If/when the matter has not been rectified, the company will be sent for compulsory dissolution and the Danish Business Authority will send the case to the probate court where the company belongs. The probate court then appoints a liquidator to assist in the compulsory dissolution.
When the company has been requested to be compulsory dissolved, it will appear from CVR, where the company’s name will be registered “under compulsory dissolution”.
How can you save you company so that it is not compulsory dissolved?
When the company is being compulsory dissolved, it will either be resumed, merged, liquidated solvent, or declared bankrupt.
Resumption:
It is a prerequisite for a company to be resumed, that the company has a positive net worth and that no illegal loans have been granted to the company’s management or shareholders.
To get the company resumed, a state-authorized or registered auditor must prepare statements about the company’s capital and shareholder loans, and an extraordinary general meeting must be held at which it is decided to resume the company.

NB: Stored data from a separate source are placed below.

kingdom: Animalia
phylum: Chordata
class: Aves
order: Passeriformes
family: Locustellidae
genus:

If the company has been sent for compulsory dissolution due to no submission of an annual report, this must be prepared and reported to the Danish Business Authority at the same time. If the company has been sent for compulsory dissolution for another reason, this matter must also be rectified in connection with the general meeting.
An IVS can only be resumed if it is transformed into an ApS at the same time.
The report of the general meeting and the auditor’s statements must be notified to the Danish Business Authority.
If the probate court has appointed a liquidator before the Danish Business Authority has processed the request for resumption, the liquidator must participate and consent to resumption. This entails costs, as the company itself must cover the liquidator’s costs.
Merger:
If a company has been sent for compulsory dissolution within the last five years, the company cannot be resumed.
If the company is not to be liquidated, the only way to continue with the company is a merger.
This also requires the assistance of an auditor. If the probate court has appointed a liquidator, he must also be here assisting and consent to the conditions for carrying out a merger being met.
Solvent liquidation:
If the company is not to continue, but this is solvent, it can be liquidated by a solvent liquidation.
For this purpose, the company must prepare any missing annual reports as well as a liquidation account. This must be prepared by an auditor who also makes sure to file a final tax return with the Tax Administration.
A solvent liquidation presupposes that all creditors are paid in full. The auditor will therefore apply the Tax Administration for a tax receipt, which means that the Tax Administration declares that there is no debt to the public sector. At the moment, there is a case processing time at the Tax Administration of approx. 6 months.
When this has been received, the final general meeting must be held, after which the liquidator notifies the probate court that the liquidation has been completed.
Bankruptcy:
If the company does not have the funds to carry through the above, the appointed liquidator will file for bankruptcy with the probate court, and a trustee will be appointed.
After this, the trustee will carry out an estate administration and make an examination of which transactions have taken place in the company and examine whether there are assets that can be realized and the proceeds distributed among the company’s creditors.
The trustee will also have to assess whether there are grounds for suspending the previous management. This is the case if the trustee finds that the conduct of business in the company has been grossly indefensible.
Summary:
If you want to continue with the operation of the company, it will be necessary to respond immediately to the Danish Business Authority’s notice of compulsory dissolution. Otherwise, upon resumption, it will be necessary to cooperate with the liquidator.